1.6.3 Interpreting coefficients
We have a generic form of the regression equation, and we’ve found the best possible values for each coefficient.
\[\widehat{qsec} = b_0 + b_1 hp\] \[\widehat{qsec} = 20.2 - 0.017 hp\]
So how do we interpret these regression coefficients?
Let’s start with the \(y\) intercept. By definition, this is where the line crosses the \(y\) axis: it’s the predicted \(y\) value when \(x=0\). In our context, this is what we’d predict as the quarter-mile time for a car with…0 horsepower.
This is not particularly enlightening. Often, the intercept isn’t that interesting in and of itself: it’s not unusual that 0 doesn’t even make sense as a value of your predictor. It’s just important mathematically, in order to know where to put the line.
The slope is more directly interesting. We can interpret this as “change in \(\hat{y}\) per unit change in \(x\).” In context, that means that for a car with 1 additional horsepower, we predict its quarter-mile time will be 0.017 seconds faster.
Now, 0.017 seconds may not sound like a lot! But you have to consider the scale. These cars have, roughly, 50 to 250 horsepower. A one-unit change in horsepower is pretty tiny, so the change in the predicted response is also tiny. When you interpret regression coefficients, you have to think about the scale for each variable before you decide whether the slope is large.
1.6.4 Regression caution
We’ll have a lot more to say about the assumptions and conditions for regression when we start using it for inference. But even right now, when we’re just using it as a descriptive tool, it’s important to remember that it has some limitations.

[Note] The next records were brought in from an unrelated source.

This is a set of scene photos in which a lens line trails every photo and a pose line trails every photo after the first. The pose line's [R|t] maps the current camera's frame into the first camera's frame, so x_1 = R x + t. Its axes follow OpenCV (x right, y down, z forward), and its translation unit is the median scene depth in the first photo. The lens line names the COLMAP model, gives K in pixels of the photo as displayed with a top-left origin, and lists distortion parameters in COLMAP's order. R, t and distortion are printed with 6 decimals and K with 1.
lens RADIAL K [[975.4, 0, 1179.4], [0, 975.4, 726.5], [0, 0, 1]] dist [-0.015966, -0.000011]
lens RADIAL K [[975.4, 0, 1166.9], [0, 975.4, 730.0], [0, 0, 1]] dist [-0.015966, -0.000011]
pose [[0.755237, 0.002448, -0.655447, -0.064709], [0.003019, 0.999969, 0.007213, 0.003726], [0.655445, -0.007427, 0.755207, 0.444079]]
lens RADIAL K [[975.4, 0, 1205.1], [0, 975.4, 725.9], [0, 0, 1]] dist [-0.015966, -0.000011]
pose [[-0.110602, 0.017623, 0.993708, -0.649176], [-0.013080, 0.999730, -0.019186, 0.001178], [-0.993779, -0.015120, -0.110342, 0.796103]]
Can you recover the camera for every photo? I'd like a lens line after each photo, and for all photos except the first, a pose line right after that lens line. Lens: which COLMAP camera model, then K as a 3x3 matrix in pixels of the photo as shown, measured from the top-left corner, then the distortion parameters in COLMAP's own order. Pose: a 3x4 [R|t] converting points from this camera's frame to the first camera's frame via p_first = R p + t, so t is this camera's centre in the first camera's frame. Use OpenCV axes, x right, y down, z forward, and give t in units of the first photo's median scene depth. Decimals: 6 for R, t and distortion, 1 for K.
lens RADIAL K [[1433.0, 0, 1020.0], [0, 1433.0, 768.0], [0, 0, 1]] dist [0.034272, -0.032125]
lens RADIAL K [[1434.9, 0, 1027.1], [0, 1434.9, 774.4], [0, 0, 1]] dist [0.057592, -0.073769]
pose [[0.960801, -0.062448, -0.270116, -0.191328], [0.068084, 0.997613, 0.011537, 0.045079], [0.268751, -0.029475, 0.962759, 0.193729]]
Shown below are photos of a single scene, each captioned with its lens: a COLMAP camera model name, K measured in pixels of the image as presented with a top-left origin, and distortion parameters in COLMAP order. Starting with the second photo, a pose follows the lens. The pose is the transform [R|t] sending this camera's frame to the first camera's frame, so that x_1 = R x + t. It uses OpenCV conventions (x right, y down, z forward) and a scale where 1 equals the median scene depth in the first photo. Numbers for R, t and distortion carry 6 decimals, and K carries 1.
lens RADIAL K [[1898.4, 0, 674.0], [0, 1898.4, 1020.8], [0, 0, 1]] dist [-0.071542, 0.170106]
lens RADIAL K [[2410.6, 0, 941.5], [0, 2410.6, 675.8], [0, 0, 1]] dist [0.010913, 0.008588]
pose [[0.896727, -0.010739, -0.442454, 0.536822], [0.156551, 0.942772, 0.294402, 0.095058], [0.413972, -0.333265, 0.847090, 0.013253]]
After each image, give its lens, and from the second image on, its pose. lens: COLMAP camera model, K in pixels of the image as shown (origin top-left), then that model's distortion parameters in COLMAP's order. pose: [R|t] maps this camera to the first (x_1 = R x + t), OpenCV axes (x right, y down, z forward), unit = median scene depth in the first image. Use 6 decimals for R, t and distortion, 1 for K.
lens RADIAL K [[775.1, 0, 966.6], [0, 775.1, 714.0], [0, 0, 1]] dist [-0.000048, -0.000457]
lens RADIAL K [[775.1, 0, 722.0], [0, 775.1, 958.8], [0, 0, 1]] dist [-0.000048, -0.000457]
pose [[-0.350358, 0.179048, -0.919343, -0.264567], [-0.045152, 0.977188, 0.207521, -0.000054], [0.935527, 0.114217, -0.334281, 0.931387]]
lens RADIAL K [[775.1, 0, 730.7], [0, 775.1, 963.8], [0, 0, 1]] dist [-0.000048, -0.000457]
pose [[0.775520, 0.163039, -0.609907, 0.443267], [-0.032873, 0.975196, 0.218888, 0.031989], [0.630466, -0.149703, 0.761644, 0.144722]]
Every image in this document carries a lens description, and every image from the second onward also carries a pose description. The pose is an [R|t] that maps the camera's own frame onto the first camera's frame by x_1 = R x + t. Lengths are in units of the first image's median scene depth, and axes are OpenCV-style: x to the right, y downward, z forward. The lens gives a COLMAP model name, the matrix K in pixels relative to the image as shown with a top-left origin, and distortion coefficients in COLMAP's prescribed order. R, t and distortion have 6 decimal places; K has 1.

For starters, just like correlation, linear regression is linear. It’s right there in the name! We are drawing a straight line through the points. If the actual relationship between the variables isn’t linear, our model can’t do a good job of describing it.
It’s also worth noting that regression (and correlation too, actually) can be affected by outliers. This is also something we’ll explore more later, but for now, bear in mind that if there are extreme or outlying points in the dataset, they may pull the line around so that it doesn’t fit the rest of the points as well.
All of which is to say: it’s really important to look at your data! Don’t just throw your variables into lm
and grab the regression coefficients. Check a scatterplot for potential problems, and make sure that regression is actually the right tool for the job.
Response moment: Think about direction, form, and strength. Which of these does the regression line reflect? Which does it not reflect? What does it assume?